Yellowface is a stone's throw from what Kuang’s fantasy fans have come to love her for, but make no mistake, her ingenious plotline is daring; hypnotic from the first page.

June Hayward lives in the enveloping shadow of Athena Liu, her so-called best friend and the epitome of what June craves to be: a best-selling author. June’s projects are mid-level, with minimum sales and cancelled book opportunities. One fateful night, Athena invites June to her penthouse for a girl’s night.
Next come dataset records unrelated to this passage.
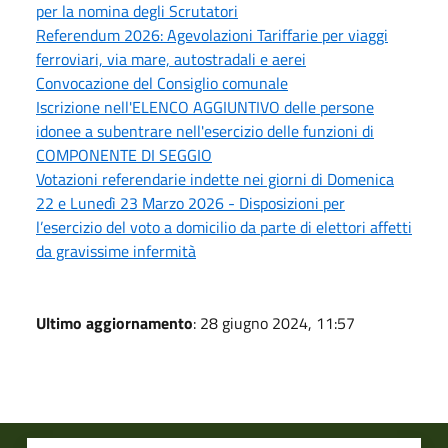
per la nomina degli Scrutatori
Referendum 2026: Agevolazioni Tariffarie per viaggi
ferroviari, via mare, autostradali e aerei
Convocazione del Consiglio comunale
Iscrizione nell'ELENCO AGGIUNTIVO delle persone
idonee a subentrare nell'esercizio delle funzioni di
COMPONENTE DI SEGGIO
Votazioni referendarie indette nei giorni di Domenica
22 e Lunedì 23 Marzo 2026 - Disposizioni per
l’esercizio del voto a domicilio da parte di elettori affetti
da gravissime infermità
Ultimo aggiornamento
: 28 giugno 2024, 11:57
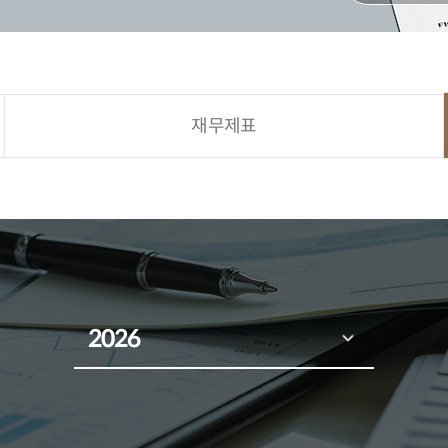
재무제표
2026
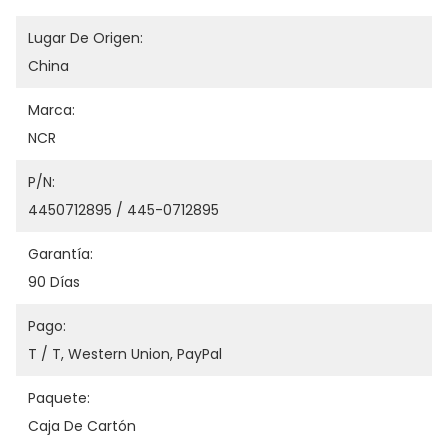
Lugar De Origen:
China
Marca:
NCR
P/N:
4450712895 / 445-0712895
Garantía:
90 Días
Pago:
T / T, Western Union, PayPal
Paquete:
Caja De Cartón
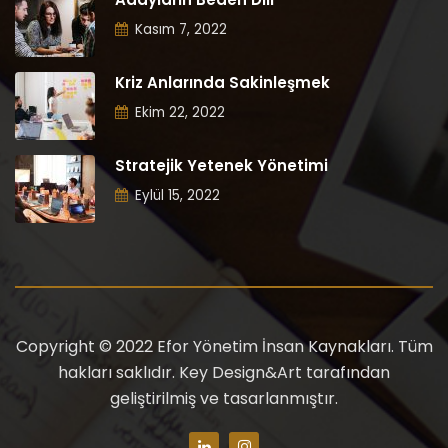
Kasım 7, 2022
Kriz Anlarında Sakinleşmek
Ekim 22, 2022
Stratejik Yetenek Yönetimi
Eylül 15, 2022
Copyright © 2022 Efor Yönetim İnsan Kaynakları. Tüm
hakları saklıdır. Key Design&Art tarafından
geliştirilmiş ve tasarlanmıştır.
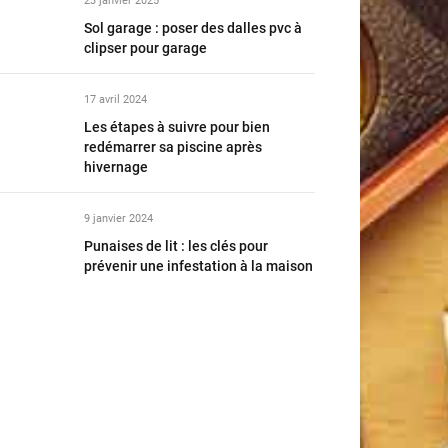
23 janvier 2025
Sol garage : poser des dalles pvc à
clipser pour garage
17 avril 2024
Les étapes à suivre pour bien
redémarrer sa piscine après
hivernage
9 janvier 2024
Punaises de lit : les clés pour
prévenir une infestation à la maison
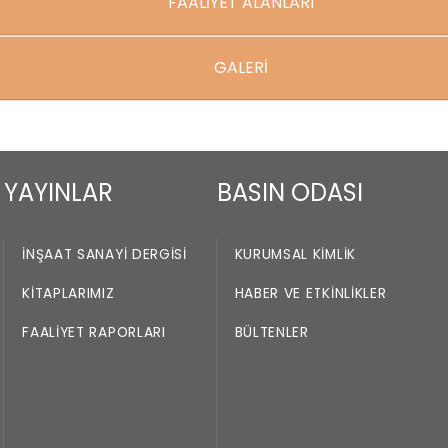
FAALİYET ALANLARI
GALERİ
YAYINLAR
BASIN ODASI
İNŞAAT SANAYI DERGISI
KURUMSAL KIMLIK
KITAPLARIMIZ
HABER VE ETKINLIKLER
FAALIYET RAPORLARI
BÜLTENLER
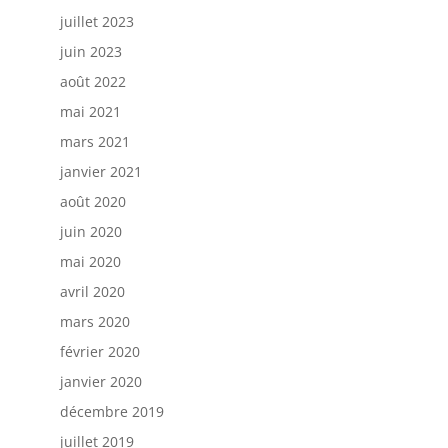
juillet 2023
juin 2023
août 2022
mai 2021
mars 2021
janvier 2021
août 2020
juin 2020
mai 2020
avril 2020
mars 2020
février 2020
janvier 2020
décembre 2019
juillet 2019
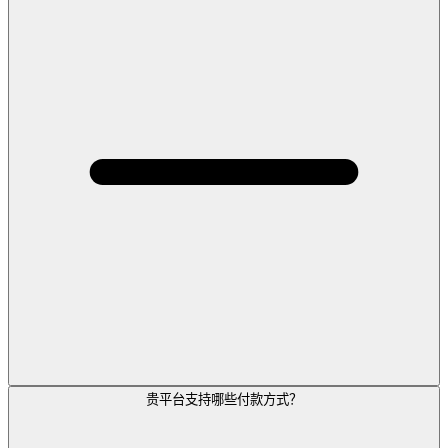
贵平台支持哪些付款方式？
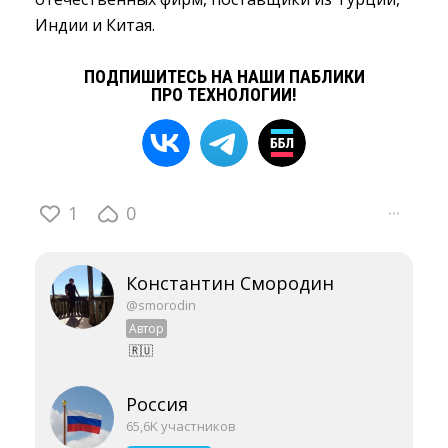
Индии и Китая.
ПОДПИШИТЕСЬ НА НАШИ ПАБЛИКИ
ПРО ТЕХНОЛОГИИ!
1
0
···
Константин Смородин
@smorodin
Автор
🇷🇺
Россия
65,6K участников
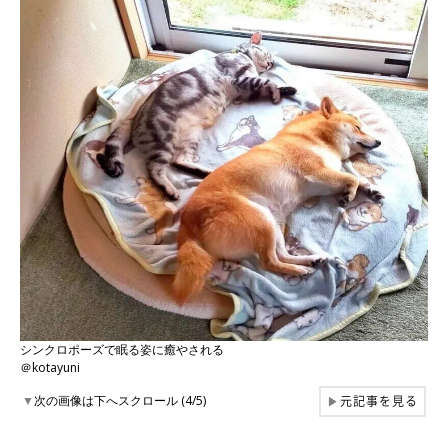
シンクロポーズで眠る姿に癒やされる
＠kotayuni
元記事を見る
▼
次の画像は下へスクロール (4/5)
▶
June inquisitively wanders into Athena’s study where she finds a Remington typewriter — steely, sparkling black and boastful — next to a manuscript that ends up in June’s possession after a tragedy ends the evening.
As the book progresses, the chapters walk the lines of blurred morals and the sanctity of righteousness, where the reader witnesses the unhinged disgraces of June, who becomes Juniper Song as she pathologically wills herself into submitting Athena’s book as her own, striking a match that sets alight a fire inflamed by delusion and privilege.
Kuang masterfully seduces the reader into a dual experience, as an observer and a critic of an Asian author writing from the voice of a white counterpart impersonating a Chinese author. Yellowface personifies the never-ending rat race to secure the number one spot, the green gremlin that steers jealousy and elbows competition.
Parodic, jarring and an important work, Kuang enters the eye of the storm, calling out the publishing industry from the outset; her storyline cascading into themes that answer what it means to be an author of colour.